Membrane Protein Structural Dynamics Lab

"Unraveling the Mysteries of Membrane Proteins and their dynamics"

Membrane proteins play a pivotal role in numerous cellular processes, including electrical excitability, cell-cell communication, ion transport, signaling pathways, and maintaining cellular homeostasis. Given that nearly two-thirds of approved drugs target membrane proteins, a comprehensive understanding of their functions is essential for advancing biomedical research and drug discovery. Unraveling the mechanistic details of membrane protein function requires an in-depth understanding of their structural dynamics across various functional states. Despite their significance, membrane proteins account for only ~3% of high-resolution structures in the Protein Data Bank. This scarcity is primarily due to challenges such as low expression levels, poor extraction efficiency, heterogeneity of membrane sources, and the inherent difficulty of producing well-ordered 3D crystals. One of the most significant obstacles is isolating membrane proteins from their native hydrophobic environment into a soluble, stable, and functional form that is amenable to structural and biophysical studies. Moreover, many high-resolution structural studies of membrane proteins are conducted under non-physiological conditions, such as in micellar environments. This approach often overlooks the critical influence of lipid-protein interactions on membrane protein structure and function. 

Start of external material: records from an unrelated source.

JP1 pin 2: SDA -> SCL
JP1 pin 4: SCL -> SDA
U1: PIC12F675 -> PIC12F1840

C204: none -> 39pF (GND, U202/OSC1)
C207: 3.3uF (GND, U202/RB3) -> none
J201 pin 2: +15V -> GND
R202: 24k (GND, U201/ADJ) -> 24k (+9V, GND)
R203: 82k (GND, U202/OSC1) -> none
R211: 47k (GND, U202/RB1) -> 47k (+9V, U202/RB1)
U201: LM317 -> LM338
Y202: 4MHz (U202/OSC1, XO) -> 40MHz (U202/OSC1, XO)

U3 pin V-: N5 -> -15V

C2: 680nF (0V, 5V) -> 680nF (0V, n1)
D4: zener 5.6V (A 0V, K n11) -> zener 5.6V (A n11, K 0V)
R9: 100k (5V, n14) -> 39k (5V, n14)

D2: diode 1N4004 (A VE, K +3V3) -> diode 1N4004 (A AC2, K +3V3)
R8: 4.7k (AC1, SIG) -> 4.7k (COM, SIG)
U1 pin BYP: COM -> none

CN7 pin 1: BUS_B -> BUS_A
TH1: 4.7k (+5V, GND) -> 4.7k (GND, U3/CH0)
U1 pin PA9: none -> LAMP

Recent advancements have enabled the study of various classes of membrane proteins in physiologically-relevant environments, using cutting-edge techniques such as site-directed fluorescence, nuclear magnetic resonance, high-speed atomic force microscopy, and cryo-electron microscopy. These approaches provide invaluable insights into the functionally-relevant conformational dynamics of membrane proteins, helping to validate existing structures and deepen our understanding of their roles. The growing interest in studying membrane proteins within native-like environments underscores the importance of this research field. As these complex and fascinating biological nanomachines continue to capture the attention of researchers, they hold great promise for advancing our knowledge of cellular mechanisms and facilitating the development of novel therapeutics.